Win Hearts
The love of God is constant. The power of God is never diminished. So why do entire generations fall away from God?
All things work by spiritual authority. At the human level, all authority is collective. No one person gets to call the shots. The generation is pushed, pulled, and even dragged at times by all of the competing voices to a final destination. If some of those voices cry out to God, there is an infusion of God’s power into the situation, but there are still limitations. Not even Jesus could do many mighty miracles in Nazareth because of the unbelief of the people (Mark 6:5).
There is power in “the generation.” When the disciples could not cast out a demon in Matthew 17, Jesus did not rebuke the disciples for a lack of faith, nor did he say anything toward the father or the son. His response was “O faithless and perverse generation.” There is power in the collective. When it comes to the demonic, Jesus has total power. He proved that by casting out the demon in the Matthew 17 encounter. When it comes to people, the hearts of human beings are able to resist God in a way that His power does not flow.
Win hearts. The collective will of the people is powerful. Sure. There can be subgroups. A small pocket of the people can submit to God and receive of His goodness. But when that happens, there will be continual warfare because darkness hates the light. The authority of those who are hardened toward God will continually seek to crush those who are walking in the light. That doesn’t take away the effectiveness of what God is doing in the hearts of the few, but it sure doesn’t make the quality of their lives what it could be if “the people” turned to God.

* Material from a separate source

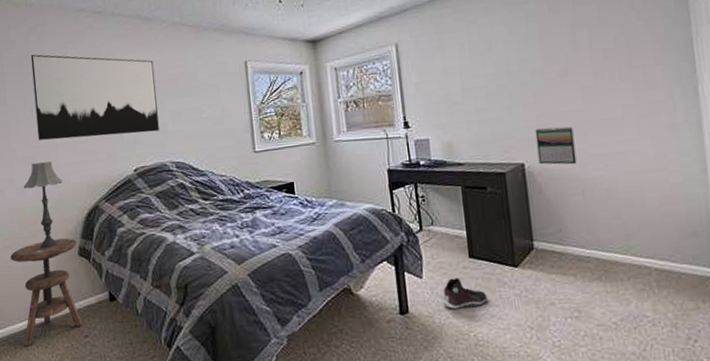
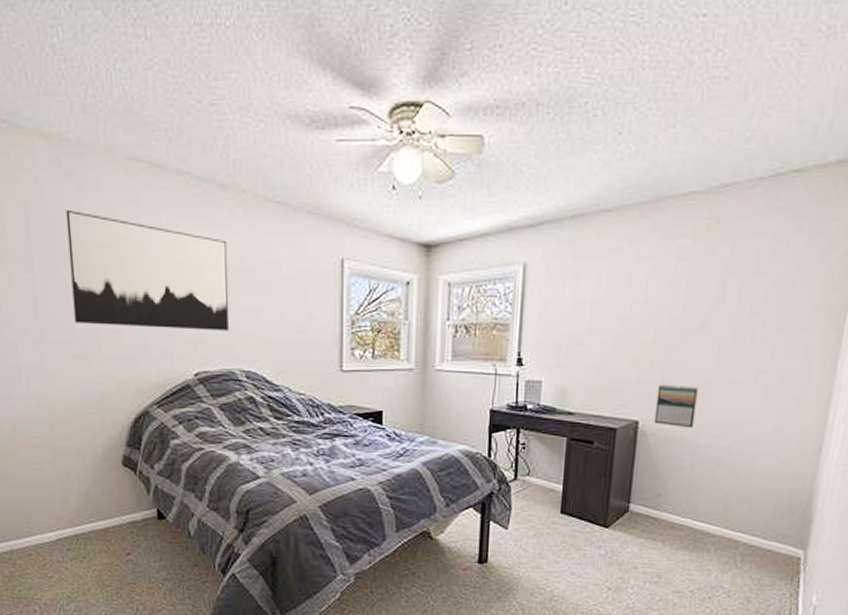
side table: present [10,238,82,347] -> none [38,444,124,559]
table lamp: present [23,162,63,249] -> none [55,351,105,454]
sneaker: present [443,278,487,309] -> none [525,532,571,564]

Win hearts. We share outcomes. We live with the outcomes of our generation. Each and every voice is a part of the authority that shapes those outcomes. Every decision, every action, every word carries a level of authority that has some impact on the whole. Everyone and everything is significant.
How do we win hearts? There are two common models the world has to offer. One is that might makes right. If a person or a group can put together the force to overwhelm the authority of the rest, he prevails. And when that happens, he does prevail for a while. Eventually, the group will get fed up with the oppression and overthrow the “strongman.” The other model is intrigue. This model actually recognizes the need to gain the cooperation of others, but it does so with lies or manipulations. It appeals to others by playing to their selfishness or to their ego. Neither of these models are God’s way.
Building trust is the centerpiece of winning hearts God’s way. When someone actually recognizes his limited authority, instead of playing the role of the bully, he can honestly appeal to others to join him in a place of humility before God. I call this the one another lifestyle. It is mutual submission. It recognizes the limitations of self and honors the authority of the collective whole. It accepts the need to take the time to wait for unity—to wait for a sense of the group to be collectively guided by God. Of course that can only happen among those who are willing to submit to one another and to listen together for God’s voice.
When the manipulations and the power games are put away, trust can be built through honesty and mutual submission. There are very few places where we see that kind of lifestyle being practiced, but when it is, God blesses it. His life abides in the middle of that kind of connecting—even when it seemingly has only a limited amount of “God stuff” in it.
Too many churches operate in one of the two worldly models I shared about. Then they wonder why there are church splits, why no people are coming to Christ, and why the younger generation is walking away. Win hearts. Walk in the one another lifestyle. Recognize your limited authority and honestly connect with one, then two, then four, then more. Win hearts. Win a generation.